─── Given information
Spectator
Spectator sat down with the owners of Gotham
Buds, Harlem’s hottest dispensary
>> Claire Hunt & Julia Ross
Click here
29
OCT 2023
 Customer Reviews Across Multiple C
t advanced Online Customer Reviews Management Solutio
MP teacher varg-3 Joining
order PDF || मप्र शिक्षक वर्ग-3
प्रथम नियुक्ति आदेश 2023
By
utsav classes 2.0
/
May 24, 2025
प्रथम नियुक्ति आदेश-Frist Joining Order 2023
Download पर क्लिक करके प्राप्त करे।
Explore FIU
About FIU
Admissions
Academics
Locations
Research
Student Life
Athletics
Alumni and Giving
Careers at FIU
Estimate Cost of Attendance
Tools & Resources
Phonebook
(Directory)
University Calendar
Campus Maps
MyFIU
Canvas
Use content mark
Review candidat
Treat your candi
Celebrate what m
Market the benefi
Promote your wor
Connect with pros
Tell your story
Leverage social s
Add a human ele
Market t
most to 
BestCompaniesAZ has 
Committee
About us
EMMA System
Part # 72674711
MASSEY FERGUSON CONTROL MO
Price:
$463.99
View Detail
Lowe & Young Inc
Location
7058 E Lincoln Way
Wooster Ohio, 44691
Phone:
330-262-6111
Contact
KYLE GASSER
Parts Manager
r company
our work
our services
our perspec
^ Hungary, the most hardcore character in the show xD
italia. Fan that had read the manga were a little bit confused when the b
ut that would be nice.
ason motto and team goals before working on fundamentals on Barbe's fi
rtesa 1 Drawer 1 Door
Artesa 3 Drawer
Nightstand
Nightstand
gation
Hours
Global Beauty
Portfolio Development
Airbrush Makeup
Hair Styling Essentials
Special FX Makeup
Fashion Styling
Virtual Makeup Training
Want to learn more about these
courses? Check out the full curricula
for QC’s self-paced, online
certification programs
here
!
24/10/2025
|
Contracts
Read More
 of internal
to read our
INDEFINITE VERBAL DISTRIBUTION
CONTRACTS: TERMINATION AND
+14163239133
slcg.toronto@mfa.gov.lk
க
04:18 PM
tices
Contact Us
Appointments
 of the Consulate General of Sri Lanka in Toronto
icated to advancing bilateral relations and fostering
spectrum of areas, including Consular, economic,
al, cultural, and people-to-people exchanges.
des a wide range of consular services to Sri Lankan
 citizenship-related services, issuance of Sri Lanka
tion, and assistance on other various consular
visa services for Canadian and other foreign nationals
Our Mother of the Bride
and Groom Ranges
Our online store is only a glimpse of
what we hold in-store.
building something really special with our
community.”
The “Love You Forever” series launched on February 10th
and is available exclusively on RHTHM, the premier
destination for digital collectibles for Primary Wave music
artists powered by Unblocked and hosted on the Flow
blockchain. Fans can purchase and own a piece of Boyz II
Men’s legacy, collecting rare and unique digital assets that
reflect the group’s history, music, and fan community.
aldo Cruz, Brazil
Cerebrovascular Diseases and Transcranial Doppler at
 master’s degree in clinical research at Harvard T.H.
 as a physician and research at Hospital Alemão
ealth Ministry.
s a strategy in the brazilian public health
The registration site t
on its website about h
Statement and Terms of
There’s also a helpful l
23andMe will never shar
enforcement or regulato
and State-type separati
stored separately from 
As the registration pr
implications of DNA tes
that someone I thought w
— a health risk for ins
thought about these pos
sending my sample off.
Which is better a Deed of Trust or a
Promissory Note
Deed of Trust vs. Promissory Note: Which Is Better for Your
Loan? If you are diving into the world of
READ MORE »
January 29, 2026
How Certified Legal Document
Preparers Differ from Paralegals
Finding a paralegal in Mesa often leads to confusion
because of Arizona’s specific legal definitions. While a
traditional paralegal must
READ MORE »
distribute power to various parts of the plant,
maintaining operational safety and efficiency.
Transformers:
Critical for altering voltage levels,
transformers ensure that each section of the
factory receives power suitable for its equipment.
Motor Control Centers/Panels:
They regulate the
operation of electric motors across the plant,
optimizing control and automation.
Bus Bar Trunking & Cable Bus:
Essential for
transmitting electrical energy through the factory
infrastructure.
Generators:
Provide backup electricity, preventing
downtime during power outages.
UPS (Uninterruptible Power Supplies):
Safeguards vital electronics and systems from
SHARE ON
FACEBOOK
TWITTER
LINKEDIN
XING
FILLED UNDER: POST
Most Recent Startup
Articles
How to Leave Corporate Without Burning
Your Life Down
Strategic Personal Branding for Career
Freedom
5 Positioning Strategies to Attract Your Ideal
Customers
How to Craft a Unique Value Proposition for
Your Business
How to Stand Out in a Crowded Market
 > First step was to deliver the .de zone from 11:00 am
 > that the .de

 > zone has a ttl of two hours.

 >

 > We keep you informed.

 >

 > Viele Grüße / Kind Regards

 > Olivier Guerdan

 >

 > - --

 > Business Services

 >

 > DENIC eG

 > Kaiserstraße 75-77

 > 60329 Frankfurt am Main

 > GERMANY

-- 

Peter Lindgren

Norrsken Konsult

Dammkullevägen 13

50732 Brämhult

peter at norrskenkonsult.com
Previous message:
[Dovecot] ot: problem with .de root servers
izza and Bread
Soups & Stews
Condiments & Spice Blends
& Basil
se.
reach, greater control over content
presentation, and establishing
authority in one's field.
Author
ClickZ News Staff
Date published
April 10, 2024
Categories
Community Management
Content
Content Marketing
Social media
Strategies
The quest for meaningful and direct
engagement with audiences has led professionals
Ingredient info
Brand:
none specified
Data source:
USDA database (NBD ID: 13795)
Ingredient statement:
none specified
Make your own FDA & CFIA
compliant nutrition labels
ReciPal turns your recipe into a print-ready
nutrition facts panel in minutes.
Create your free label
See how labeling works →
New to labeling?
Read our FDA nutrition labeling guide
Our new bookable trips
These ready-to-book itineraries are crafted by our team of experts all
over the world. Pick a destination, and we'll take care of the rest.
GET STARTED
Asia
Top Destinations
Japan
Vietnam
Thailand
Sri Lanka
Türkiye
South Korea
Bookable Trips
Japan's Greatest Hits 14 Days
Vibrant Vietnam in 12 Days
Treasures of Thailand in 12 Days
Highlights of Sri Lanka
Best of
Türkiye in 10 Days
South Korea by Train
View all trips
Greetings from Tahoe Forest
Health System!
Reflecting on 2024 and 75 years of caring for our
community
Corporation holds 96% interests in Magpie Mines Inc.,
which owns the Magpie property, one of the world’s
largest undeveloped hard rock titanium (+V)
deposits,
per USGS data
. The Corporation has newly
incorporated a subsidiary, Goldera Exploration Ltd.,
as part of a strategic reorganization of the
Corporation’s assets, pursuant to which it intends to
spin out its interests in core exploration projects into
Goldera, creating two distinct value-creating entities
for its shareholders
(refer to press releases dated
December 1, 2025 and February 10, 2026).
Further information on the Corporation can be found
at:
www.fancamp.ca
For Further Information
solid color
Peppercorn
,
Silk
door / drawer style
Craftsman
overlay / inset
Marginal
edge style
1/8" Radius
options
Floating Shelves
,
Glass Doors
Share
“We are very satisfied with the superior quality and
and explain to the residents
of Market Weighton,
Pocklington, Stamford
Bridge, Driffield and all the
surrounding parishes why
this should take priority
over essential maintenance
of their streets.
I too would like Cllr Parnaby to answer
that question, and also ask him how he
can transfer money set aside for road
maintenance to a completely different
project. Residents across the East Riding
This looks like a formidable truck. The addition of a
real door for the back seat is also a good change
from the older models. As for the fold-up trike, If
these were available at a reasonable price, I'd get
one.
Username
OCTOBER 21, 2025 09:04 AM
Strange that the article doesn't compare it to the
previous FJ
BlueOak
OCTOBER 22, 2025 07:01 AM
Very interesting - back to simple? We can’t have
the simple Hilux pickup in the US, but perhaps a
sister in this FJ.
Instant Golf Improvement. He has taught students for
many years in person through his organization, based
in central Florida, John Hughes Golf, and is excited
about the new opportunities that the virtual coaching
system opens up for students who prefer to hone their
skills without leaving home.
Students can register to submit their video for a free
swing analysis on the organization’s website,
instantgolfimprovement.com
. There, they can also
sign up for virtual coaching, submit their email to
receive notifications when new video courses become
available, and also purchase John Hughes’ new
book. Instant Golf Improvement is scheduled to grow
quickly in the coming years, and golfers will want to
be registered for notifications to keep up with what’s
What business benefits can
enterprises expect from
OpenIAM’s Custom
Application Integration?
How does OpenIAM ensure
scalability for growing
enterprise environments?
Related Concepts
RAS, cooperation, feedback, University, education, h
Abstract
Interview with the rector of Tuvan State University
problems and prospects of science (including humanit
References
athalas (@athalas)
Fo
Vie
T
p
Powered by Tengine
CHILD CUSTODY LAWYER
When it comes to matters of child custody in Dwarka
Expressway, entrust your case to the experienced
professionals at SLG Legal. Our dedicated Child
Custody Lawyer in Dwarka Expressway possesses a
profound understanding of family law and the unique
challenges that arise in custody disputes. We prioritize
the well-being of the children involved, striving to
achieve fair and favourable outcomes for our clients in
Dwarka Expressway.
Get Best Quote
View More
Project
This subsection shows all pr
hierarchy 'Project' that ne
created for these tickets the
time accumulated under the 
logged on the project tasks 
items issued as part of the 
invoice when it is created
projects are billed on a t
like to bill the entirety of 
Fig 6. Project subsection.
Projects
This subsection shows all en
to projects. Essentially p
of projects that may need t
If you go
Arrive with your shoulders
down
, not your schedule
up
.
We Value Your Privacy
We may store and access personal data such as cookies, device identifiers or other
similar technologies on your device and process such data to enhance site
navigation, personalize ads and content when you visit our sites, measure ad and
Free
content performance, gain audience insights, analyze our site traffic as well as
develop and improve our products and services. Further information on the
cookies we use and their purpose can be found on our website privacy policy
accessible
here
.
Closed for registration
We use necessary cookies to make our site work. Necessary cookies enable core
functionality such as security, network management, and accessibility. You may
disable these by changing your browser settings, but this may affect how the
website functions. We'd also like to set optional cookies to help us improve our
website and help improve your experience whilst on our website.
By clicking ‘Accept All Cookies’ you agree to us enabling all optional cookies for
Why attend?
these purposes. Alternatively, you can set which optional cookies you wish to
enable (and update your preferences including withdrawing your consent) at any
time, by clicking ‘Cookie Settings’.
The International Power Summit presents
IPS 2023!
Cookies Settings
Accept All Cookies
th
──────
Aim of the task: Write out, from the lines above, only those from the line with "ason motto and" to the line with "How Certified Legal Document", exactly as given, including the first and the last.

Answer to this problem:
ason motto and team goals before working on fundamentals on Barbe's fi
rtesa 1 Drawer 1 Door
Artesa 3 Drawer
Nightstand
Nightstand
gation
Hours
Global Beauty
Portfolio Development
Airbrush Makeup
Hair Styling Essentials
Special FX Makeup
Fashion Styling
Virtual Makeup Training
Want to learn more about these
courses? Check out the full curricula
for QC’s self-paced, online
certification programs
here
!
24/10/2025
|
Contracts
Read More
 of internal
to read our
INDEFINITE VERBAL DISTRIBUTION
CONTRACTS: TERMINATION AND
+14163239133
slcg.toronto@mfa.gov.lk
க
04:18 PM
tices
Contact Us
Appointments
 of the Consulate General of Sri Lanka in Toronto
icated to advancing bilateral relations and fostering
spectrum of areas, including Consular, economic,
al, cultural, and people-to-people exchanges.
des a wide range of consular services to Sri Lankan
 citizenship-related services, issuance of Sri Lanka
tion, and assistance on other various consular
visa services for Canadian and other foreign nationals
Our Mother of the Bride
and Groom Ranges
Our online store is only a glimpse of
what we hold in-store.
building something really special with our
community.”
The “Love You Forever” series launched on February 10th
and is available exclusively on RHTHM, the premier
destination for digital collectibles for Primary Wave music
artists powered by Unblocked and hosted on the Flow
blockchain. Fans can purchase and own a piece of Boyz II
Men’s legacy, collecting rare and unique digital assets that
reflect the group’s history, music, and fan community.
aldo Cruz, Brazil
Cerebrovascular Diseases and Transcranial Doppler at
 master’s degree in clinical research at Harvard T.H.
 as a physician and research at Hospital Alemão
ealth Ministry.
s a strategy in the brazilian public health
The registration site t
on its website about h
Statement and Terms of
There’s also a helpful l
23andMe will never shar
enforcement or regulato
and State-type separati
stored separately from 
As the registration pr
implications of DNA tes
that someone I thought w
— a health risk for ins
thought about these pos
sending my sample off.
Which is better a Deed of Trust or a
Promissory Note
Deed of Trust vs. Promissory Note: Which Is Better for Your
Loan? If you are diving into the world of
READ MORE »
January 29, 2026
How Certified Legal Document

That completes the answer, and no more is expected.